Downtown — Washington D.C., USA

Riggs Washington DC

It’s not every day a 19th-century Romanesque Revival bank building in Washington’s Penn Quarter district reopens as a hotel, especially one as stylish as Riggs. It starts with the well-preserved bones of the stately old bank, but this is no mere restoration — they’ve taken liberties, using the city’s history as their inspiration, adding a welcome note of playfulness to the elegance you expect from a Washington D.C. luxury hotel.

Rosewood Washington, D.C.

Georgetown — Washington D.C., USA

Rosewood Washington, D.C.

For visitors to Washington, D.C.’s Georgetown neighborhood, high-end accommodations have long been provided by the usual big-name suspects. For an experience that’s smaller in scale, but similarly high in standards, there’s a newer option. On the banks of the C&O Canal, Rosewood’s 55 rooms, 12 suites, and eight townhouses show the influence of modern boutique-hotel hospitality, adapted for a luxury-hotel clientele.

The Dupont Circle Hotel

Dupont Circle — Washington D.C., USA

The Dupont Circle Hotel

In a town as traditional as Washington, a little bit of modern design goes a long way.

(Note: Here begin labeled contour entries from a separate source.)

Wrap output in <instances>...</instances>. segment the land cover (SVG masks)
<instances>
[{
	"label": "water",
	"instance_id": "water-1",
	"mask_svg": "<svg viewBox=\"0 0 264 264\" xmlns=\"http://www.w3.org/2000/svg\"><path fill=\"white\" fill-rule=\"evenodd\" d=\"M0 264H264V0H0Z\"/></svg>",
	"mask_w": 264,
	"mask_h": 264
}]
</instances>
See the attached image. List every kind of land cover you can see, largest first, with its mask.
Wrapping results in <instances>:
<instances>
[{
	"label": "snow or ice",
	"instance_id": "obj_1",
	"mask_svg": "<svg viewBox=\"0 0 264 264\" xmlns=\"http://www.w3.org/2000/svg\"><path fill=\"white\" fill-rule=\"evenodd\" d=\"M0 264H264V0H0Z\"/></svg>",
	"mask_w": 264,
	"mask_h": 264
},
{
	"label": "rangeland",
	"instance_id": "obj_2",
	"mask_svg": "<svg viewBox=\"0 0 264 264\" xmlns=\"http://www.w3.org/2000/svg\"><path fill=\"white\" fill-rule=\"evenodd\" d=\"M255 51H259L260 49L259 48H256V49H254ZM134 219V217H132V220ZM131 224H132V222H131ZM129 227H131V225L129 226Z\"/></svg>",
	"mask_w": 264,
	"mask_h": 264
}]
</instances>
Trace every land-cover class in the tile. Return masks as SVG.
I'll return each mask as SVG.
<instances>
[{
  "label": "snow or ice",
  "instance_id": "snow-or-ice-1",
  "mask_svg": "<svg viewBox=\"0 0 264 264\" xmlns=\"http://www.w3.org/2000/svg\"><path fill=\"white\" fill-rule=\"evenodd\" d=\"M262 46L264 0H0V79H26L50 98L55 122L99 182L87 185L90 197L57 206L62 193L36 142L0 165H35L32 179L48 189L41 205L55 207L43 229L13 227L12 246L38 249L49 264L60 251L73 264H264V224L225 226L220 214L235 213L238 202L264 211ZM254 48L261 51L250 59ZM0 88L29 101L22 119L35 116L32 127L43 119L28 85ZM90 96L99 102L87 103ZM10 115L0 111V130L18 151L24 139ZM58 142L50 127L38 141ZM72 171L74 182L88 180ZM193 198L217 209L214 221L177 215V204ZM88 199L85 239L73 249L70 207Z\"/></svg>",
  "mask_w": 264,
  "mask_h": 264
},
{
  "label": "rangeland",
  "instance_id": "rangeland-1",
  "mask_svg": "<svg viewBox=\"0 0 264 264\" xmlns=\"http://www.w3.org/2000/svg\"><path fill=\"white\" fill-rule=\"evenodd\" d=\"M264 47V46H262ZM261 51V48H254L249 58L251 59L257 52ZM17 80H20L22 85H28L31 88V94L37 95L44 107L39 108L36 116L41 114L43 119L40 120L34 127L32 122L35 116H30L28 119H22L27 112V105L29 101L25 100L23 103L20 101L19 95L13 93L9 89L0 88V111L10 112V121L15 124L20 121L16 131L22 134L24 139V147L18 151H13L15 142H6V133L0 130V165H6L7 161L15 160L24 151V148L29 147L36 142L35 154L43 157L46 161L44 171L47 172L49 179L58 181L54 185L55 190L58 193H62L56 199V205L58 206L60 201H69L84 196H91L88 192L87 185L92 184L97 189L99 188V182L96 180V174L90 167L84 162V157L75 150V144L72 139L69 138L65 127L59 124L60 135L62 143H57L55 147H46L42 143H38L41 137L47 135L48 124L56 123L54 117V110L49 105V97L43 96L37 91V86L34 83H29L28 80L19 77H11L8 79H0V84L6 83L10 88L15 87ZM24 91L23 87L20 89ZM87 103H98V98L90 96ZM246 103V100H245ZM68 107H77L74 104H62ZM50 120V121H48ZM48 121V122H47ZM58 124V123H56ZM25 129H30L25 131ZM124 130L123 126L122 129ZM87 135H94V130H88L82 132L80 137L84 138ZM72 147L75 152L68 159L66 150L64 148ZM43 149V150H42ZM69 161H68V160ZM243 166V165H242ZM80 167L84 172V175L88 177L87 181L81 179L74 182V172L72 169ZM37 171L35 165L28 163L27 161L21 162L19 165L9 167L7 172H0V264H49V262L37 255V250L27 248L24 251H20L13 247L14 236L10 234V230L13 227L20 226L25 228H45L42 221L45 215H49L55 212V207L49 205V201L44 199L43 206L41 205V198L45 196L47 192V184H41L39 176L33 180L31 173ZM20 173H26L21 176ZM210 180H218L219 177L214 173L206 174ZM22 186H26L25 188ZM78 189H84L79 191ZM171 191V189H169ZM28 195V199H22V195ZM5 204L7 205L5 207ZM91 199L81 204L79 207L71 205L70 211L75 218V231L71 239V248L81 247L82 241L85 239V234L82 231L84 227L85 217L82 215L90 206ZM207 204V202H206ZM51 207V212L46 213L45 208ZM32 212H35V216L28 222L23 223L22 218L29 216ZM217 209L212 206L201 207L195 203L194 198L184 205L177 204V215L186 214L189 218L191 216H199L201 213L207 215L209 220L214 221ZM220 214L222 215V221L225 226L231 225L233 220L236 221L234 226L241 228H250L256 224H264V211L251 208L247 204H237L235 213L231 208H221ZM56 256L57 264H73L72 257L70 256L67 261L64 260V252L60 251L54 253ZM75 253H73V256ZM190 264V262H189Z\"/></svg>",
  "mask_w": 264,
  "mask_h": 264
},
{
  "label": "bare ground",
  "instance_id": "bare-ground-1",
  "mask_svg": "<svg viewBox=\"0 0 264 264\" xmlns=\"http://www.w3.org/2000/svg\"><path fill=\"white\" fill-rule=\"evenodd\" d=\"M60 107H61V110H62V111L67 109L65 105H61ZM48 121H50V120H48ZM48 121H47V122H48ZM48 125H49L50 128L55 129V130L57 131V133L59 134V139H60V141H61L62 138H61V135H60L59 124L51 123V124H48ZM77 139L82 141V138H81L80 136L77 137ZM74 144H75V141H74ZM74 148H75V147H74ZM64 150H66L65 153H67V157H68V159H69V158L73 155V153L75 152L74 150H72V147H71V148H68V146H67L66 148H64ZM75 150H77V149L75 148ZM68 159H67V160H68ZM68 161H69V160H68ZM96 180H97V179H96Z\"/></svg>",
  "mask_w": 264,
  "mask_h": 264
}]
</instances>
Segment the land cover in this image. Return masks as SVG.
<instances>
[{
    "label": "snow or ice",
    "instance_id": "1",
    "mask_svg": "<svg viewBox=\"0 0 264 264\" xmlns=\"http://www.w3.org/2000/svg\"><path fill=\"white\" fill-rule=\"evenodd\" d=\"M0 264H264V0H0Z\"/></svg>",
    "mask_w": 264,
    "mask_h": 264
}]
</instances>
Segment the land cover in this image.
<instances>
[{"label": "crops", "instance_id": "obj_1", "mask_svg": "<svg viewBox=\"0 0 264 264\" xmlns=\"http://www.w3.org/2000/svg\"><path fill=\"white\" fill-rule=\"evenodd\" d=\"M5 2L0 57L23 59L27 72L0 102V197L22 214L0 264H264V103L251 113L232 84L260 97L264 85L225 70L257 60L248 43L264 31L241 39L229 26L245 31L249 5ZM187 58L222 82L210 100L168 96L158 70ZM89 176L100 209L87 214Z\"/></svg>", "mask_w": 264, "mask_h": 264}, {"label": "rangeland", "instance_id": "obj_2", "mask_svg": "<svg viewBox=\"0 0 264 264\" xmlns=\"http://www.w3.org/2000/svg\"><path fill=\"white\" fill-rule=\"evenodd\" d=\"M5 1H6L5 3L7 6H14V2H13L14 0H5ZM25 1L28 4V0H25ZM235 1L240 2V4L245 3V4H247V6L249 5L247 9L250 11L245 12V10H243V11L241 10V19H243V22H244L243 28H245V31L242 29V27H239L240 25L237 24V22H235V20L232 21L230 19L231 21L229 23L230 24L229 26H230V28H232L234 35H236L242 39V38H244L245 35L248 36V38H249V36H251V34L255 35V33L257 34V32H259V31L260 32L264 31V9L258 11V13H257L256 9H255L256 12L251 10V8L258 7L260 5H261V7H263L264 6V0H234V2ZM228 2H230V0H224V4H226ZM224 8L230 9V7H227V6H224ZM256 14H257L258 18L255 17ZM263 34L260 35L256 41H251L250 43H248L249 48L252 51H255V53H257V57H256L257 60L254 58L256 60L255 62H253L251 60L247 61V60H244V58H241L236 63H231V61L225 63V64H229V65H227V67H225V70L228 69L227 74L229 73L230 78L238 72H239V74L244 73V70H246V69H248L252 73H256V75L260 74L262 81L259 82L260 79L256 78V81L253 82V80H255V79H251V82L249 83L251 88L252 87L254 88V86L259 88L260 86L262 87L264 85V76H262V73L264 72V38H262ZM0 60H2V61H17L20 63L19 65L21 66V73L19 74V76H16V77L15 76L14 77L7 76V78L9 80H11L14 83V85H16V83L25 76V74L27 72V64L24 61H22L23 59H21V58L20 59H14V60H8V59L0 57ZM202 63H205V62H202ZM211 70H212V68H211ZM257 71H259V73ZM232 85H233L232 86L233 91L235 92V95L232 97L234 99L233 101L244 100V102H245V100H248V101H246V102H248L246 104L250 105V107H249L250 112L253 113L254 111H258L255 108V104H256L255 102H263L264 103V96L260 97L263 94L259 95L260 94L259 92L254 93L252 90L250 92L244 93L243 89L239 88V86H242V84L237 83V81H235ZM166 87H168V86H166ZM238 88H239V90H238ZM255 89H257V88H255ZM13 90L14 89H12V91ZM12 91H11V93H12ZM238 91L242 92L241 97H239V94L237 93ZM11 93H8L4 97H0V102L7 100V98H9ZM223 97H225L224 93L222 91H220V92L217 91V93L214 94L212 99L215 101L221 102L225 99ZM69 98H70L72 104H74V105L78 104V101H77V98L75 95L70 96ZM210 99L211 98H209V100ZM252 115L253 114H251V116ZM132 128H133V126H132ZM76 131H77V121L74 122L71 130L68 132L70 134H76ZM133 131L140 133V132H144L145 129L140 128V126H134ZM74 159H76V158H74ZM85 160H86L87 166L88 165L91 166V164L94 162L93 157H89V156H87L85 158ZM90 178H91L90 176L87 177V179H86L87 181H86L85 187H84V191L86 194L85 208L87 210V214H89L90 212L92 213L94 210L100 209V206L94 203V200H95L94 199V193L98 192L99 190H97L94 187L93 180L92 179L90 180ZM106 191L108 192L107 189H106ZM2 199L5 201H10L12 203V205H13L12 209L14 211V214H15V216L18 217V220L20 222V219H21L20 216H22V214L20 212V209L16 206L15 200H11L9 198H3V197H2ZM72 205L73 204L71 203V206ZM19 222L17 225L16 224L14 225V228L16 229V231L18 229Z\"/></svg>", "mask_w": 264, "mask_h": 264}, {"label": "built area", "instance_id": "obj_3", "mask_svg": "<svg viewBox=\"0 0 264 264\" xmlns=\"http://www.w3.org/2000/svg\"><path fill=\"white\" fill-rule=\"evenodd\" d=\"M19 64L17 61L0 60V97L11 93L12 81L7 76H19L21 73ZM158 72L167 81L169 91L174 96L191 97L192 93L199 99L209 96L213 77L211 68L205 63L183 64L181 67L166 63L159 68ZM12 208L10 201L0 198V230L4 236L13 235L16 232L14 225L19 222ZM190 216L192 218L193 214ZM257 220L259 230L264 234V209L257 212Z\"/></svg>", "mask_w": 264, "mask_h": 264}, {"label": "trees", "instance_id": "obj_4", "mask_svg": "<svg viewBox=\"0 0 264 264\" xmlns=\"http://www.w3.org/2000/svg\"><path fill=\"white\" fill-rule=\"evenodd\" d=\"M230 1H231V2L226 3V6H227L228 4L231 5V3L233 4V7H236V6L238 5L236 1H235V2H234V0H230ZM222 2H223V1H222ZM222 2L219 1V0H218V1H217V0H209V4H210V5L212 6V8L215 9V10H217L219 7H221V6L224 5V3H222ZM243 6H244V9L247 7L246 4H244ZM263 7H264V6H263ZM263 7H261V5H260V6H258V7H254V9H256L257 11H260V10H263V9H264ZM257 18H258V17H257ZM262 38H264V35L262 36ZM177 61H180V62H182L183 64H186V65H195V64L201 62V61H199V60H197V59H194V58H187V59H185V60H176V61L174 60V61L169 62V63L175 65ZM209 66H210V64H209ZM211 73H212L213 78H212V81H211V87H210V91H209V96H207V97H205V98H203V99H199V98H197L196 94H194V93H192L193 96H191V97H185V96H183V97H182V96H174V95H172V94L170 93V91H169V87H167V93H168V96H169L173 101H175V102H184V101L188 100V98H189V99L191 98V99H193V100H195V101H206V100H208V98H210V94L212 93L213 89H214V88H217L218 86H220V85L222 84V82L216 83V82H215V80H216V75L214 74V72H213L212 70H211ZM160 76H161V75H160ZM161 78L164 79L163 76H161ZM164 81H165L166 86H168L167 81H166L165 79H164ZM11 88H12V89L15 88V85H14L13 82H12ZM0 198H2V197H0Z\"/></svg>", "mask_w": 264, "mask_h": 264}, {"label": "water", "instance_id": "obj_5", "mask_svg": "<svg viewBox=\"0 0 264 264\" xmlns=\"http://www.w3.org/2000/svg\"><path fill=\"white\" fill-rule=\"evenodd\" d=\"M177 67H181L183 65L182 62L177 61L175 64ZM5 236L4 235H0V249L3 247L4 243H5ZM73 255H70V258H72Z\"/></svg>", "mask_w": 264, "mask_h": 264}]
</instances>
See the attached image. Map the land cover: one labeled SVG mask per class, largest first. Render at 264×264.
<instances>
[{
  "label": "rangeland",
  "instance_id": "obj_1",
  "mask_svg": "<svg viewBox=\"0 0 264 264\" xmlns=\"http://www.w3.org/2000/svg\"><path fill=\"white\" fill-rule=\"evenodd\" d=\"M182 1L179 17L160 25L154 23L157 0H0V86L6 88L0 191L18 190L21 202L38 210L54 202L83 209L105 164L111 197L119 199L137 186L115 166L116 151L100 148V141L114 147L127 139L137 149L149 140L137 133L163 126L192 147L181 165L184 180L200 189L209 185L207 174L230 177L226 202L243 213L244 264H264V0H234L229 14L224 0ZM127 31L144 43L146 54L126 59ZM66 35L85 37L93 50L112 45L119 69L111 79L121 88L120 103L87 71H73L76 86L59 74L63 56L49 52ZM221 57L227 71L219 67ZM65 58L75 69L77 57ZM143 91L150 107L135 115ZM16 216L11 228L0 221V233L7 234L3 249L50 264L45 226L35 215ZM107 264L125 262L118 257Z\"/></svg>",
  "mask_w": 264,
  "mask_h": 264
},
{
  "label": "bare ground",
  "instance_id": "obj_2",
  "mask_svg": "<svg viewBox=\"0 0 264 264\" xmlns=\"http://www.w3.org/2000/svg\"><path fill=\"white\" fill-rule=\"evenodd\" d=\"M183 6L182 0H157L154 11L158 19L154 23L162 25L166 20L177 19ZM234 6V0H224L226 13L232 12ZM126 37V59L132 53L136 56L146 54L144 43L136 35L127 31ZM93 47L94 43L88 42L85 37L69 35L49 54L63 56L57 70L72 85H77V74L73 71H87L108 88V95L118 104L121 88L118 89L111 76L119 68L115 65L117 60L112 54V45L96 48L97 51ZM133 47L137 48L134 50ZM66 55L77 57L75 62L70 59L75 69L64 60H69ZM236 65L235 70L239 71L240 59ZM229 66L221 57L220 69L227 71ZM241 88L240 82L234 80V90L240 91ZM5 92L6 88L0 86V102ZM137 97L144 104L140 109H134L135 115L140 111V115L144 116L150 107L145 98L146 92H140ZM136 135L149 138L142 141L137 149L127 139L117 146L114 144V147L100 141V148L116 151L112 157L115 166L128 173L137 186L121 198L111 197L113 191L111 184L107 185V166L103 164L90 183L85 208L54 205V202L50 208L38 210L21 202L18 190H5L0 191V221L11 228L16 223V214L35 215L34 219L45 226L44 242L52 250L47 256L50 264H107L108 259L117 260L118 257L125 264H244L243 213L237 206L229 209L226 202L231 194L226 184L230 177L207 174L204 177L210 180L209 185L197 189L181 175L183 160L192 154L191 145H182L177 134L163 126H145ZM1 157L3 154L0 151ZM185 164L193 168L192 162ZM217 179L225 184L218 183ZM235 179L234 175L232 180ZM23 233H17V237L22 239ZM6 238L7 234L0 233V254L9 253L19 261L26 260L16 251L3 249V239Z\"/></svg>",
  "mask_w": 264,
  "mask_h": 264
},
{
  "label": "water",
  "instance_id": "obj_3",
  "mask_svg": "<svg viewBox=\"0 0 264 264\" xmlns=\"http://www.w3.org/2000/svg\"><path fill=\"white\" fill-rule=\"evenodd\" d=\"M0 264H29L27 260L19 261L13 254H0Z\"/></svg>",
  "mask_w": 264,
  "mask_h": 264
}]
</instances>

The newly redesigned Dupont Hotel is, in its subtly stylish way, one of the hippest hotels in the nation’s capital. It’s the only hotel on Dupont Circle, in a neighborhood better known for dining, nightlife and entertainment than for monuments or institutions — which, provided you’re not here with your high school history class, is definitely a good thing.

Yours Truly DC

Downtown — Washington D.C., USA

Yours Truly DC

Yours Truly, a member of IHG’s Vignette Collection, is one of the new breed of boutique hotels that aims to create an atmosphere of approachable sociability, rather than luxe elitism, and while its modernist, industrial architecture may recall the first wave of high-design boutique hotels, its interior decoration is warm and eclectic, and feels more collected than consciously designed.

The LINE DC

Adams Morgan — Washington D.C., USA

The LINE DC

A century-old church in Adams Morgan provides the venue for The LINE DC, a boutique hotel in an of-the-moment bohemian-eclectic style, complete with restaurants and bars that make it a central player in the neighborhood’s dining and nightlife scene. There’s a grain of truth to some of the stereotypes about the nation’s capital, but there’s nothing sleepy or unstylish about the LINE’s vision of the city.

Pendry Washington DC – The Wharf

Southwest Waterfront — Washington D.C., USA

Pendry Washington DC – The Wharf

Physically, it’s not all that far from Capitol Hill, but in terms of its aesthetics and its atmosphere, the Pendry Washington DC – The Wharf presents a completely different side of the nation’s capital. It’s clear from a glance at its ultra-modern façade that this is no ordinary luxury hotel, and its setting on the waterfront lends it an escapist aspect as well.